5. Summary and Conclusions

This research proposes a novel decision framework for evaluating airline service provision based on passenger satisfaction. The proposed framework approaches customer satisfaction analysis as a multi-criteria decision analysis problem and uses AHP to estimate SIs. To support the implementation of the AHP, a modification was developed to allow the extraction of relative judgments from a single questionnaire survey, which is the most common way of collecting customer perceptions regarding the quality of the services they receive. The responses were then coded using a five-point Likert scale based on the AHPs’ fundamental scale of preferences, with the aim of maintaining the original properties of the methodology.
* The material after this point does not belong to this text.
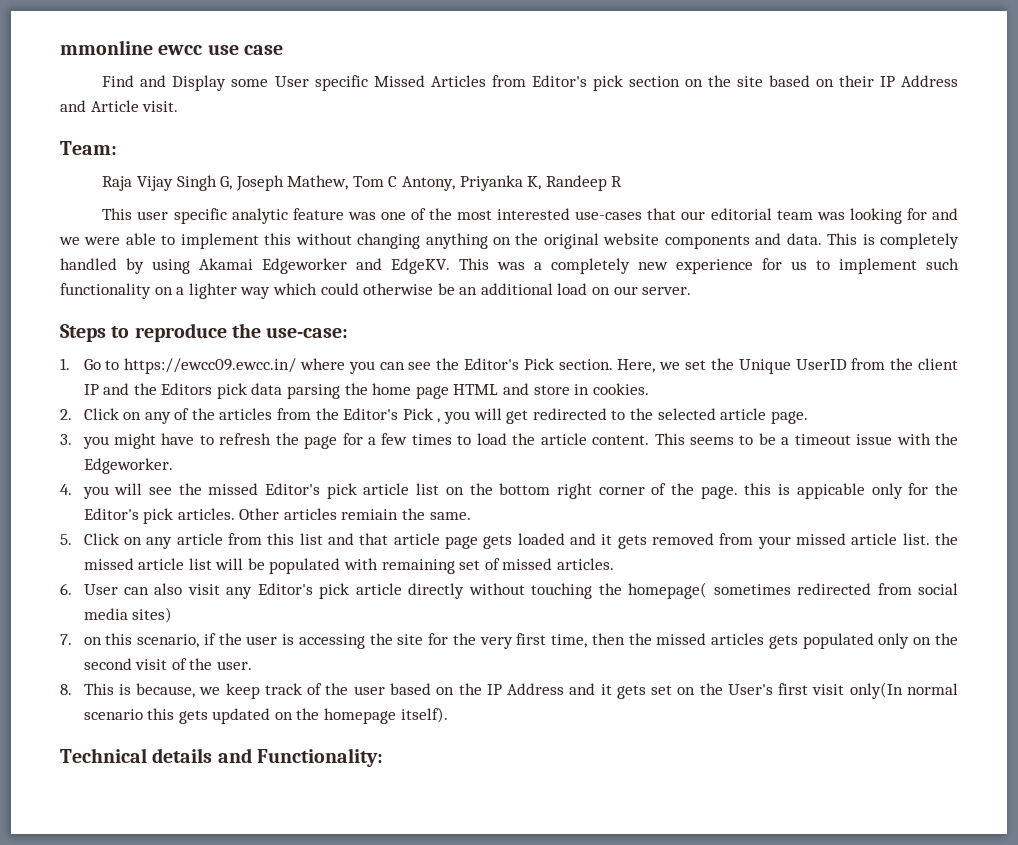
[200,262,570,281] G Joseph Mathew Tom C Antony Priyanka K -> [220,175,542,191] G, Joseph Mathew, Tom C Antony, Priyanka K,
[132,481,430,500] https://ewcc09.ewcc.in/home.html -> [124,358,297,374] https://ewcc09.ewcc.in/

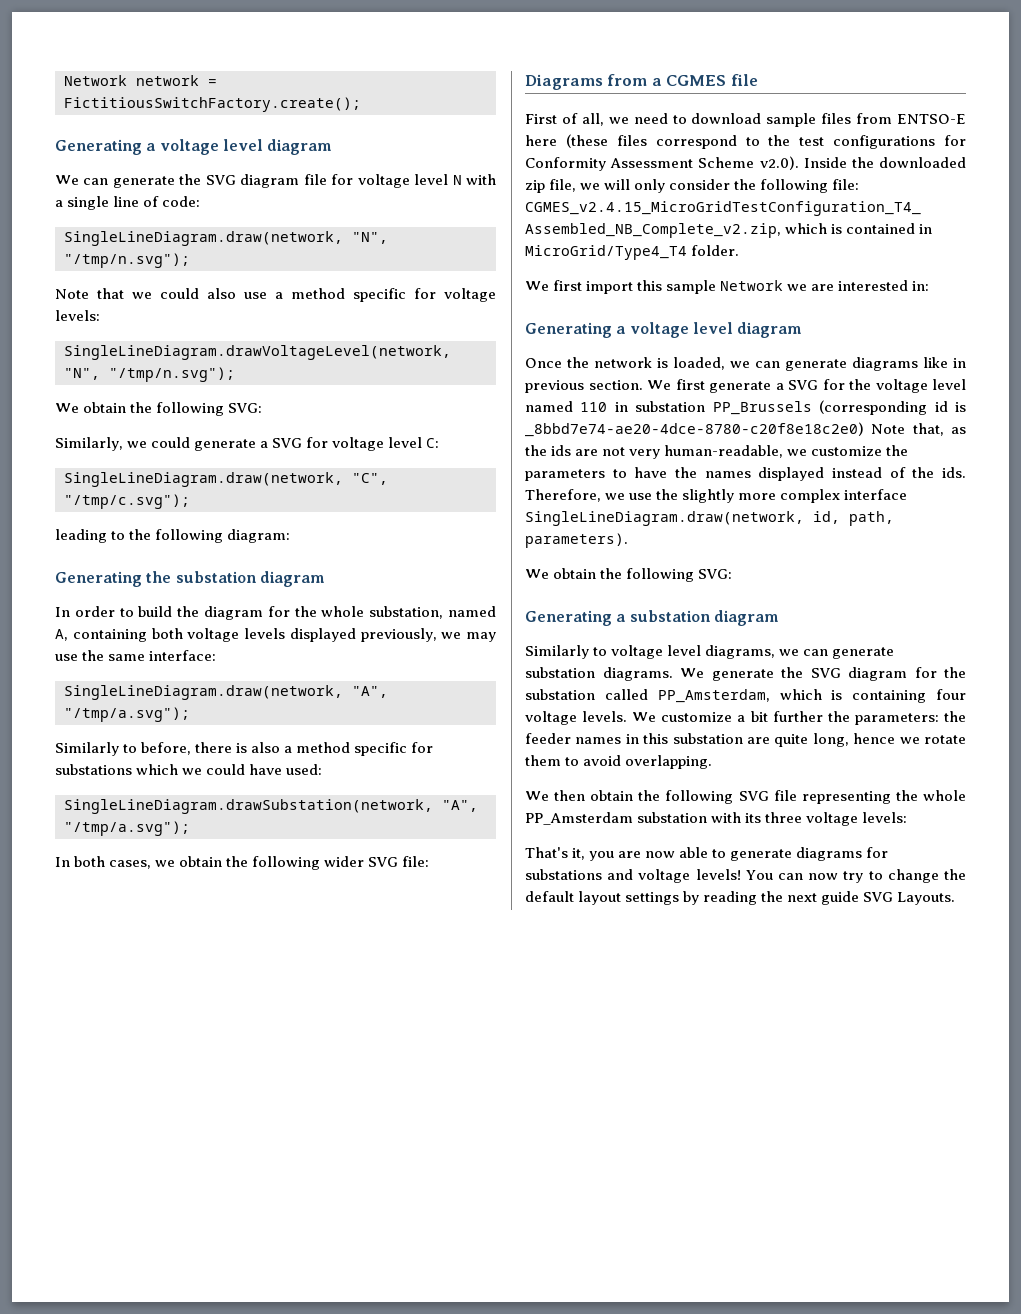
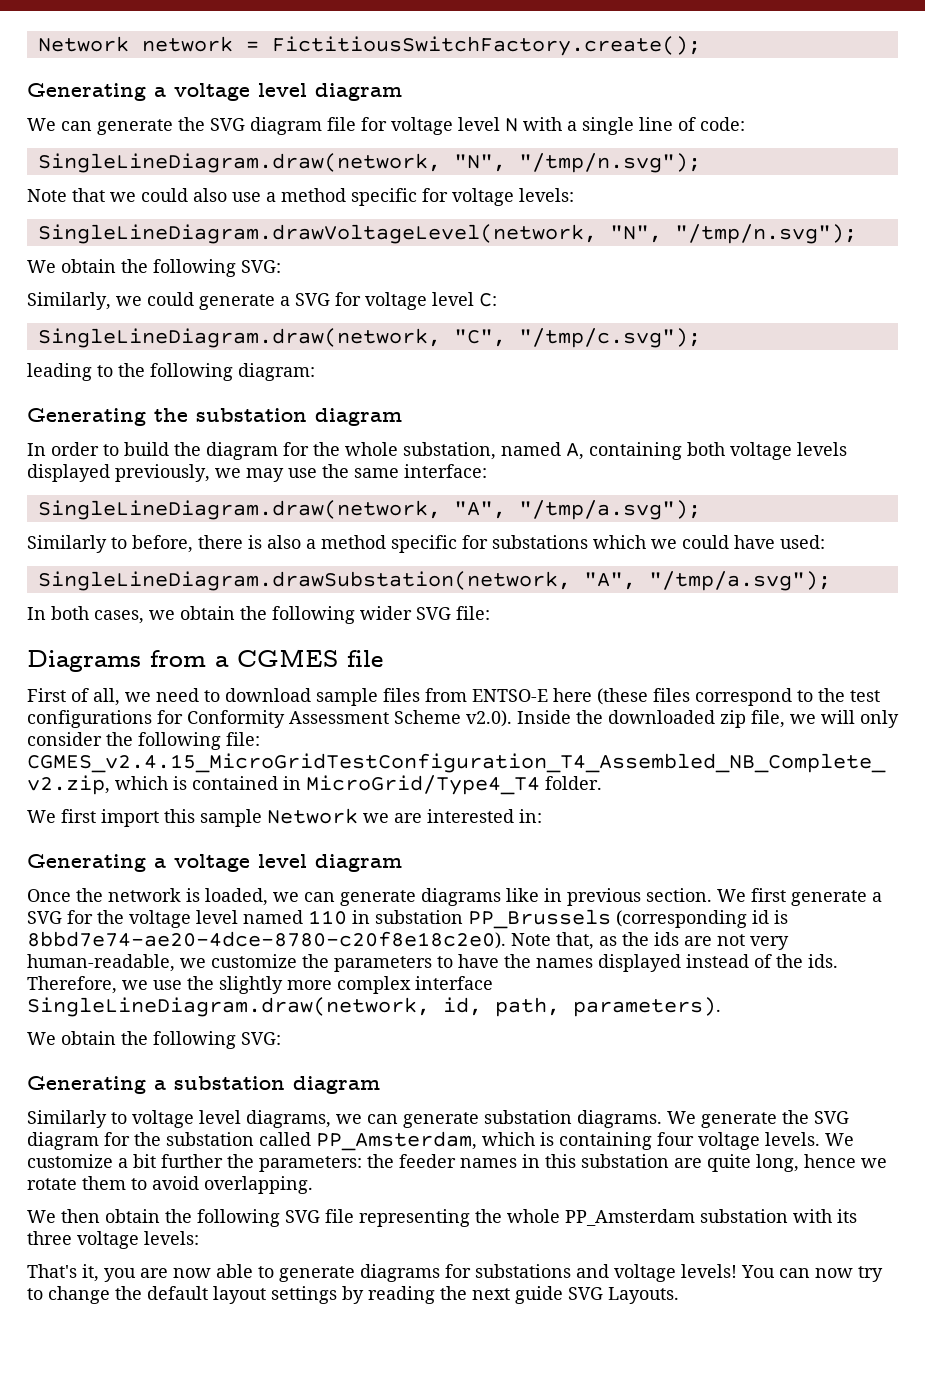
[525,422,864,437] _8bbd7e74-ae20-4dce-8780-c20f8e18c2e0) -> [27,931,506,949] 8bbd7e74-ae20-4dce-8780-c20f8e18c2e0).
As a GMCDM approach, two options are integrated into the analysis. In the typical T-AHP option, global pairwise comparison judgments are estimated using the geometric mean of the individual judgments received, while in the second, the stochastic characteristics of the responses collected are used to build a Monte Carlo simulation-based AHP (S-AHP) version. To minimize the effect of the rank reversal phenomenon, the analysis is conducted as an open system using the ratings option based on which of the alternatives’ expected performance relative to the analysis criteria has been estimated.
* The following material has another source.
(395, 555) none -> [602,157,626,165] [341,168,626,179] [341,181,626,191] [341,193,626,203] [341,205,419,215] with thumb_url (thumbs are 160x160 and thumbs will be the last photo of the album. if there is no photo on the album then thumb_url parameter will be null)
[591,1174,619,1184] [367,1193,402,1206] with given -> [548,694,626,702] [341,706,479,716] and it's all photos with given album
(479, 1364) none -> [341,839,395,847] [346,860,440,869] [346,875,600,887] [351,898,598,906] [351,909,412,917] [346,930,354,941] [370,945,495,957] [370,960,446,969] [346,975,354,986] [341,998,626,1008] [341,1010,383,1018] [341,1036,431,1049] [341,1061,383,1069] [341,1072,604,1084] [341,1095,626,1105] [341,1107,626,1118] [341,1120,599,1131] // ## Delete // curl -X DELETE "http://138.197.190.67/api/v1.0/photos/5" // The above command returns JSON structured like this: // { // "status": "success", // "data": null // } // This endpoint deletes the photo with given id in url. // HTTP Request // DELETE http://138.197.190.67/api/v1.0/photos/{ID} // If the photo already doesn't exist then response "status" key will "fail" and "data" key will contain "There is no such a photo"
The analysis is supported by the responses of a questionnaire survey conducted in the two main airports in Greece. Four airline service providers were examined; three of them are FSCs (Alt1, Alt3 and Alt4), and one an LCC (Alt2). According to the responses collected from 675 passengers, not a single ranking based on the analysis criteria has occurred. LCC airline (Alt2) is ranked first (along with Alt4) for the ticket price criterion (C1.1) and records moderate performance for the seasonal offers and discounts (C1.4) criterion. Apart from the online check-in (C2.1.3) and destination (C2.2.1) criteria, for which it is ranked third, Alt2 is constantly ranked fourth. Consequently, FSCs dominate the first three positions of the analysis. Alt4 is ranked first for 6 evaluation criteria, second for 17 and third for 26. Alt3 dominates the first ranking order regarding its expected performance since it is ranked first for 30 evaluation criteria. On the other hand, Alt1 is ranked first for 15 evaluation criteria, but it presents a more balanced performance at the second and third ranking orders. In detail, Alt1 is ranked second for 23 evaluation criteria and third for 13 of them.
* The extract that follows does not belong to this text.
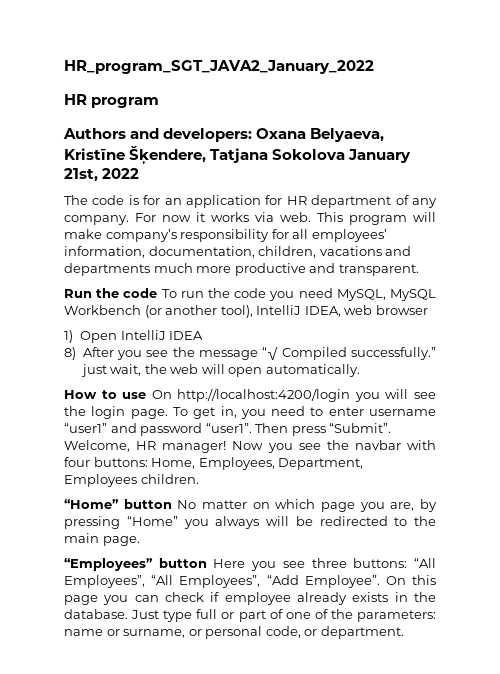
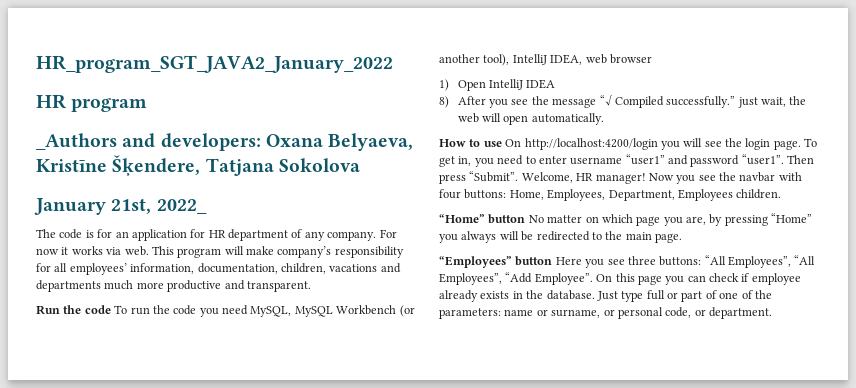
[63,128,126,139] Authors -> [36,133,117,150] _Authors
(346, 154) none -> (360, 165) //
[102,168,140,179] 2022 -> [156,199,207,214] 2022_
Since the lack of an obvious solution has been verified, an alternative comparative evaluation could only be reached by combining criteria weights and their satisfaction performances. In the current research, both T-AHP and S-AHP have been implemented to obtain the rankings of the alternatives examined. The results derived indicate common rankings, similar SIs, and expected SI estimations for the T-AHP and the S-AHP with and without consistency constraint implementation in the trials under consideration. However, T-AHP implementation may lead to low differences in the SIs and that may provoke disagreement or doubts regarding the ranking obtained. In this research, T-AHP generates an efficient ranking order but not a robust solution, indicating that in a stochastic decision environment the simulation-based extension of the AHP is more efficient in generating candidate alternative rankings. In particular, the ranking order obtained by the T-AHP has been reached in only 8 out of the 3037 consistent rounds of the S-AHP and Alt1, which is ranked third, climbs to first place in the simulation-based extension since the specific airline company is ranked first in 68,36% of the accepted trials. Moreover, the introduced Satisfaction Expected Rankings (SER) index, which effectively summarizes the results of the simulation trials, also ensures the first position for Alt1, the second for Alt3, the third for Alt4 and the fourth for Alt2.

By exploiting the potential of the S-AHP to provide a mapping of the decision space, a family of indices can be extracted to ensure final decisions. Such indices have been included in the present research to ensure a robust decision framework. In particular, SI descriptive statistics and probability distributions, together with the rank order probabilities and SER index estimates obtained for each alternative considered, provide a clearer picture of their final rankings. In this way, the S-AHP produces more robust rankings, which is of great importance, especially when valuable companies are being evaluated. The proposed methodological framework can be used to produce reports on the breakdown of respondents by gender, age, etc., providing useful insights for managers and administrator officials of the airline sector. As a customer satisfaction methodology, it can be further enriched by SWOT-like analysis to highlight strengths, weaknesses, opportunities and threads in a criterion-by-criterion basis to enrich its potential as a decision-making tool.

5.1. Limitations

The sample size is relatively small and, consequently, it may not be representative of all airline passengers flying from/to Greece. Further, the data collection process took place in the two main Greek international airports and, as a result, a large percentage (2/3) of the sample mainly consisted of passengers with Greek origins. Thus, the findings may have been affected by cultural or other country-specific factors and, therefore, generalization should be made with caution.

5.2. Impact Statement

Air travel accounts for more than half of all international travel, so the contribution of airlines to the tourism industry is unanimously recognized as crucial. An important dimension that enriches the complementary nature of the tourism and air transport industries is the analysis of passenger satisfaction. Although it is very difficult to define passenger satisfaction, it is certain that satisfied customers ensure successful businesses. In the airline industry, satisfaction is related to different dimensions. This study builds a decision model that enumerates satisfaction dimensions and transforms them into criteria in order to treat airline evaluation as a multi-criteria decision analysis problem. The analysis performed acts as a benchmarking procedure, highlighting the strengths and weaknesses of the airlines studied, while also able to provide results by partitioning the sample dataset to support sectoral performance analysis. Combined with Monte Carlo simulation, it generates robust rankings based on the stochastic characteristics of passenger responses.